Despertó con la boca pastosa, la casaca arrugada y un tambor batallando en sus sienes. Se incorporó en su tienda de campaña, buscó a tientas la petaca (vacía) y masculló:
–¿Dónde estamos?
Su ayudante, erguido como un mástil prusiano, respondió sin emoción:
–Señor, en Leipzig. La batalla ha concluido. Victoria.
Blücher parpadeó.
–¿Victoria? ¿Nuestra?
–Sí, excelencia. Los franceses se han batido en retirada.
Frunció el ceño. No recordaba haber dado una sola orden coherente. En realidad, no recordaba casi nada desde hacía tres días, salvo que llovía y que alguien le había traído un caballo equivocado.
El ciclo se repitió en Ligny, con menos gloria. Luego, en Wavre.
Los diarios de Berlín hablaban de su energía arrolladora, de su bravura, de su sentido táctico casi místico. Le llamaban Marschall Vorwärts, el Mariscal Adelante. Los salones lo ovacionaban.

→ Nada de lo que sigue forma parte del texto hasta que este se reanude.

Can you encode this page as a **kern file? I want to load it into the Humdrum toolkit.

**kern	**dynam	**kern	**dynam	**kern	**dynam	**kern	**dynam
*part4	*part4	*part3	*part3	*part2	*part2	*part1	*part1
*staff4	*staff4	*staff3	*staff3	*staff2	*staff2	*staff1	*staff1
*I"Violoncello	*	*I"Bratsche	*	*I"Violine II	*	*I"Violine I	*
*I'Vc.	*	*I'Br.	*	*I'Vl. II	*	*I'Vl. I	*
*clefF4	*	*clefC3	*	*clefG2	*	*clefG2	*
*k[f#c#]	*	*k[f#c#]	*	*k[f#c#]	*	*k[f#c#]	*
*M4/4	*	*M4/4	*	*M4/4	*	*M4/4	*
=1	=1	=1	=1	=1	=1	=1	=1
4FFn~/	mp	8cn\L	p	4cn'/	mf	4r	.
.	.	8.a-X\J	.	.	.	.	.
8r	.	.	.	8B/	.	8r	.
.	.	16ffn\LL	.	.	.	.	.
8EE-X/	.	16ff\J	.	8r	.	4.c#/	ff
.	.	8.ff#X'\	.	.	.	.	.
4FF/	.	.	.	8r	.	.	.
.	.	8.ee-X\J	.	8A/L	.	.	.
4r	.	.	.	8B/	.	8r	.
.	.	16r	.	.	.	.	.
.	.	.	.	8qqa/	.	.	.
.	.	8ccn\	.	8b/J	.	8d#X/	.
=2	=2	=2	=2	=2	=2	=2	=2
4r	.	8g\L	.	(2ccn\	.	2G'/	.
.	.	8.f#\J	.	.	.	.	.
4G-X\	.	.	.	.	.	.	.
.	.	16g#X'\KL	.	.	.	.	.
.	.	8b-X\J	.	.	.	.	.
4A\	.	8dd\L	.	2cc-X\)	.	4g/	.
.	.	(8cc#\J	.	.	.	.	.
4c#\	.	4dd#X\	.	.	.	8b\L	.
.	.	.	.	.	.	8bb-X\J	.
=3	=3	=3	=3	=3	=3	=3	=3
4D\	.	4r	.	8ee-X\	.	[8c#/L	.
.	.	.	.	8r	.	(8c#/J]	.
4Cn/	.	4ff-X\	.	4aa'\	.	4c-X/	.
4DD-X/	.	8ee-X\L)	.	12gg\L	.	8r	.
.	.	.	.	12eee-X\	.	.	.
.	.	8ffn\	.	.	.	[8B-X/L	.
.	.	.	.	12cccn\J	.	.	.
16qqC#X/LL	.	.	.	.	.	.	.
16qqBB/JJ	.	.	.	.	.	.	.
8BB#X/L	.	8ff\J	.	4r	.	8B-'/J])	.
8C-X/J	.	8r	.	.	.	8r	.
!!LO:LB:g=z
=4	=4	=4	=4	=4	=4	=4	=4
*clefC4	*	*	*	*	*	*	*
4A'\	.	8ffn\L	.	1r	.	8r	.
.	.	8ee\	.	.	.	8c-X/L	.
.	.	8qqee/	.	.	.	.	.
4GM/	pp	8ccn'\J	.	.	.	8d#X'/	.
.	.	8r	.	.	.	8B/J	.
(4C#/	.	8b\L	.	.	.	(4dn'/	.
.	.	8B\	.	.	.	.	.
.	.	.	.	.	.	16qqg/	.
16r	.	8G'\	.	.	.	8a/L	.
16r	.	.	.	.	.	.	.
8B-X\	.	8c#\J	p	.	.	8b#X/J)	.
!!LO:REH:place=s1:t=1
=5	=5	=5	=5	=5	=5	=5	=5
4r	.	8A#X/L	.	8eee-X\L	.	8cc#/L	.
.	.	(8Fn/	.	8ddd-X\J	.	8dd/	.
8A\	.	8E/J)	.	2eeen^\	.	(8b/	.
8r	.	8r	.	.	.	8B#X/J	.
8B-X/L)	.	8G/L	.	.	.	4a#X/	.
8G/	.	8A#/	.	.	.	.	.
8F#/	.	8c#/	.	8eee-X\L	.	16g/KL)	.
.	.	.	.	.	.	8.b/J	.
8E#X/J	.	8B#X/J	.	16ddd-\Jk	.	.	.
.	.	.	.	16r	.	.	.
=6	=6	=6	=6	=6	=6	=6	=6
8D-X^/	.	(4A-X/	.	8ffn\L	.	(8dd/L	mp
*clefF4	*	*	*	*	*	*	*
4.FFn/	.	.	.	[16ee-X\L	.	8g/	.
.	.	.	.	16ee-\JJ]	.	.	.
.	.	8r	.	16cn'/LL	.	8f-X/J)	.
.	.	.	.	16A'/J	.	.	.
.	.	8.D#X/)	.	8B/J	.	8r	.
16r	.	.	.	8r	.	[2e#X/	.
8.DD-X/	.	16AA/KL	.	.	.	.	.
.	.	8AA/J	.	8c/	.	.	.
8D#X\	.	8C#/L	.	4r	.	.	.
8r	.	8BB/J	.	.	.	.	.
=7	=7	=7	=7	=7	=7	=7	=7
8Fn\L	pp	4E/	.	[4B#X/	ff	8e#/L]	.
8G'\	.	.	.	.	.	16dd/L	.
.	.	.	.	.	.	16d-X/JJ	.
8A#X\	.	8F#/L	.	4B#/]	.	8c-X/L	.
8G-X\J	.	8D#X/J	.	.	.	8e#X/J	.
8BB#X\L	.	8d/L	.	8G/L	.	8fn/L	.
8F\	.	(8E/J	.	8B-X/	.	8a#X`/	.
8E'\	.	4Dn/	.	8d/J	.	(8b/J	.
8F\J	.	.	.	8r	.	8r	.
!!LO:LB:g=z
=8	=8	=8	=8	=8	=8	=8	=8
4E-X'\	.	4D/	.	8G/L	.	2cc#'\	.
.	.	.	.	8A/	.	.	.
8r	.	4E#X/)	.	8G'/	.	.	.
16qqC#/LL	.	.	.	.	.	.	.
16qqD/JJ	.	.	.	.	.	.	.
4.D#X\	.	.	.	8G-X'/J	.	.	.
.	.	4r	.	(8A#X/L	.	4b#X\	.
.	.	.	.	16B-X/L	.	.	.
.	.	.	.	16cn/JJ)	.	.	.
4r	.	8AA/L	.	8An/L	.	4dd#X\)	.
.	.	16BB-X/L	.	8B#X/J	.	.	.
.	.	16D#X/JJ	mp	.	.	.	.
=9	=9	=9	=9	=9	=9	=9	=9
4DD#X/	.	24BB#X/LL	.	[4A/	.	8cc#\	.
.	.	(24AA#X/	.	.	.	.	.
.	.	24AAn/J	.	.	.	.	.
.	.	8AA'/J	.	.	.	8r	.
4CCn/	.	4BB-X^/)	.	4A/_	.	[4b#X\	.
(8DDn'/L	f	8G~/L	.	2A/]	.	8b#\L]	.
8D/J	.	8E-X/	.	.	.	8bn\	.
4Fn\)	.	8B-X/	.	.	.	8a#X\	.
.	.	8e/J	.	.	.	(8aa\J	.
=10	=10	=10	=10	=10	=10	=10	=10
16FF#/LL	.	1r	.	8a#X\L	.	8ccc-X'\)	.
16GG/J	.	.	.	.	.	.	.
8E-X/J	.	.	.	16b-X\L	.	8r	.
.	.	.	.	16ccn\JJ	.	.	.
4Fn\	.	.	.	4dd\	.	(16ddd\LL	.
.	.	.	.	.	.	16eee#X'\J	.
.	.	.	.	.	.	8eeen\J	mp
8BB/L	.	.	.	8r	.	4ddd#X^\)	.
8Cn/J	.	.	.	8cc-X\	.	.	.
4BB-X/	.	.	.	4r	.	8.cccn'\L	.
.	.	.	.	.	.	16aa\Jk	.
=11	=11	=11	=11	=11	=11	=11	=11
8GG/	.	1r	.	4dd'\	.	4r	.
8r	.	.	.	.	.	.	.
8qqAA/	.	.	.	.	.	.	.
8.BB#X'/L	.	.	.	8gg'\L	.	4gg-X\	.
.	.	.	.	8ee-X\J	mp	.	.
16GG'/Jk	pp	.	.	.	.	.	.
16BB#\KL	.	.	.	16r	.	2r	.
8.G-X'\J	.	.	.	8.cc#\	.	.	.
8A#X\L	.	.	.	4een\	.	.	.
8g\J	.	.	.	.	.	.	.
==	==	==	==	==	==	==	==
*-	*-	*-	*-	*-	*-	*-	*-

Los diplomáticos le sonreían.
En Waterloo despertó como siempre: con sed, con resaca, con un tambor en la cabeza. Salió de la tienda tambaleándose. El ayudante aguardaba.
–¿Otra vez? –gruñó Blücher.
–Sí, excelencia. Victoria. Bonaparte ha sido derrotado.
–¿Y cómo demonios hemos logrado eso?
–Usted cargó con la caballería, señor.
–¿Yo?
–Sí. Aunque algo antes… me vomitó encima.
Más tarde, en los banquetes que los vencedores celebraron en París, cuando le preguntaban, él alzaba su copa de aguardiente y decía:
–Yo solo sé… que el emperador cayó.
Y así, entre brumas alcohólicas y victorias incomprensibles, pasó a la historia.
Su nombre: Gebhard Leberecht von Blücher.
Lo aclamaban por su genio. Él solo lamentaba no recordar ni una sola carga.